A study has shown that the Apple Watch oximeter—an instrument for measuring the proportion of oxygenated hemoglobin in the blood—is very reliable for obtaining heart rate and oxygen saturation (SpO2) in patients with lung diseases.
According to the study from the University of São Paulo, one of Brazil’s foremost education institutes, the Apple Watch Series 6 oximeter gave somewhat accurate results. The report, published in Nature magazine, said that “strong positive correlations between the Apple Watch device and commercial oximeters” were observed. It continued, “there was no statistical difference in the evaluation of skin colour, wrist circumference, presence of wrist hair, and enamel nail for SpO2 and heart rate measurements in Apple Watch or commercial oximeter devices.”
The study was conducted on 100 patients with chronic obstructive pulmonary disease and interstitial lung disease. The patients were sourced from an outpatient pneumology clinic. The tests were conducted with healthy individuals, people with Interstitial lung disease (ILD), and with chronic obstructive pulmonary disease (COPD).
The study was conducted by Leonardo Zumerkorn Pipek, Rafaela Farias Vidigal Nascimento, Milena Marques Pagliarelli Acencio, and Lisete Ribeiro Teixeira. They observed that although the values returned by Apple’s oximeter were slightly higher than conventional oximetry devices, the result was still somewhat accurate, at least under controlled conditions. The authors affirmed that smartwatch technology has continued to make advancements and that more studies should be carried out to ascertain the improvements in accuracy. Smartwatches have truly come a long way since their early releases, with new features added with every new iteration.

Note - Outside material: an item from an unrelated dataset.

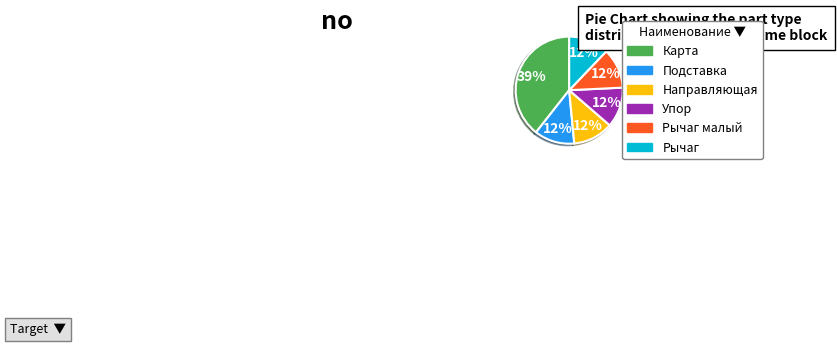

Does any single category account for the majority?

No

Apple Watch was first introduced in April 2015 and has since become one of the most successful wearable devices in circulation today. As of August 2021, Apple retains the largest market share in wearables, with 34.1 percent of the market dominated by the Cupertino-based company.
The Apple Watch Series 6, which was used in this study, was introduced in 2020, possessing the oximeter, which Apple insists is not medically approved. It is not yet known if Apple’s new Series 7 watch coming later this year will possess an improved oximeter.